Stockholm had looked to the United States and its NATO allies to hold the Soviet navy at bay in the Baltic. Now, Sweden and its Nordic partners are turning these waters into a NATO lake. This will also benefit the deterrence capabilities of the three tiny Baltic nations (Estonia, Latvia, and Lithuania), all of which are NATO members, too. Thus Putin, who once dreamed of returning Russia to its imperial past, now confronts dawning opposition in his northern territory. Oblivious to history’s law of unintended consequences, Putin undid Russia’s political upper hand and undercut its military leverage in the Baltic Sea. The Russian dictator has unlocked Nordic motivation to pursue self-defense: their military forces are up to date and inured to operations in extreme inclement weather, typically a Russian advantage.

Sweden’s long coastline and strategic islands will enhance NATO’s bottling up of Russian warships in Baltic waters. Finland and Demark also possess islands. NATO can surveil the strategic Russian port of Murmansk on the Kola Peninsula, which houses some two-thirds of Russia’s second-strike nuclear missiles.

In addition, Finish, Norwegian, and Swedish territory extends into the Arctic Circle. Denmark also lays claim to Arctic real estate through its association with Greenland. The Arctic Circle is a crucial geostrategic asset in America’s growing confrontation with Russia and China, both of which lay claim to territorial rights in the Arctic zone.

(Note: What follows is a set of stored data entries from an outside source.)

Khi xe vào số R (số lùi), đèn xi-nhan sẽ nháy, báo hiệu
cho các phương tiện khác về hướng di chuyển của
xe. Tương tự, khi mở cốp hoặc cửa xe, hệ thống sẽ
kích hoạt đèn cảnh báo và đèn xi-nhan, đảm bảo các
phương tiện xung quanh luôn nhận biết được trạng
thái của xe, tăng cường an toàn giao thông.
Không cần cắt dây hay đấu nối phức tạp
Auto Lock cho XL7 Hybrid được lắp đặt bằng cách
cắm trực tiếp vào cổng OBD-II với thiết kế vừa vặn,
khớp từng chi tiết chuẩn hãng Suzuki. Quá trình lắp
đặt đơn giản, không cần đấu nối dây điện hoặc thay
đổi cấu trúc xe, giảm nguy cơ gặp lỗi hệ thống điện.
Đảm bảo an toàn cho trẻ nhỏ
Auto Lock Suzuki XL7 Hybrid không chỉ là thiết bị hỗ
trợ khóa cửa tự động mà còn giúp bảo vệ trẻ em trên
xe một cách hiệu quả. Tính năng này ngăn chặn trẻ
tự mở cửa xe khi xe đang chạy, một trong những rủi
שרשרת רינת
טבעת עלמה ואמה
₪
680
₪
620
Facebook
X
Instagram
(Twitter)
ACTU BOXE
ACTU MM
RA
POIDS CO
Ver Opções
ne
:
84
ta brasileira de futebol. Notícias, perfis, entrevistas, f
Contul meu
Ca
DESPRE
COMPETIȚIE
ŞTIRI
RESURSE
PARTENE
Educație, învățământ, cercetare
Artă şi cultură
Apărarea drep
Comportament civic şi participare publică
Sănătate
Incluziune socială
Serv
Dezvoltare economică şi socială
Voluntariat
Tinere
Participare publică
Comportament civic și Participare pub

It is all but certain the Russian dictator will retaliate. Russian hackers have taken down Danish transit and communication sites. In the Soviet era, the Red Army kept Norway and Finland on edge with border provocations. Moscow can return to these tactics. Russia has been pushing asylum-seekers from Syria, Yemen, and Somalia toward Finland, prompting the Helsinki government to close its border crossings with Russia.

Final thoughts

The membership of the Nordic nations in the transatlantic alliance has altered the power balance in the Baltic in a way not seen in the history of the region. Centuries of wars, foreign occupations, and divisions going back more than a thousand years have been swept away.

It behooves Washington to make the most of this new strategic reality. Finland and Sweden will have to integrate their national forces with those of Denmark, Norway, and the other NATO members, and established members will need to understand the Swedish and Finnish strengths and military capabilities. The growing pains are not likely to be long or arduous. Moreover, the new order of defense stretching from the Arctic Circle to the Kiel Canal is a bulwark worthy of the effort.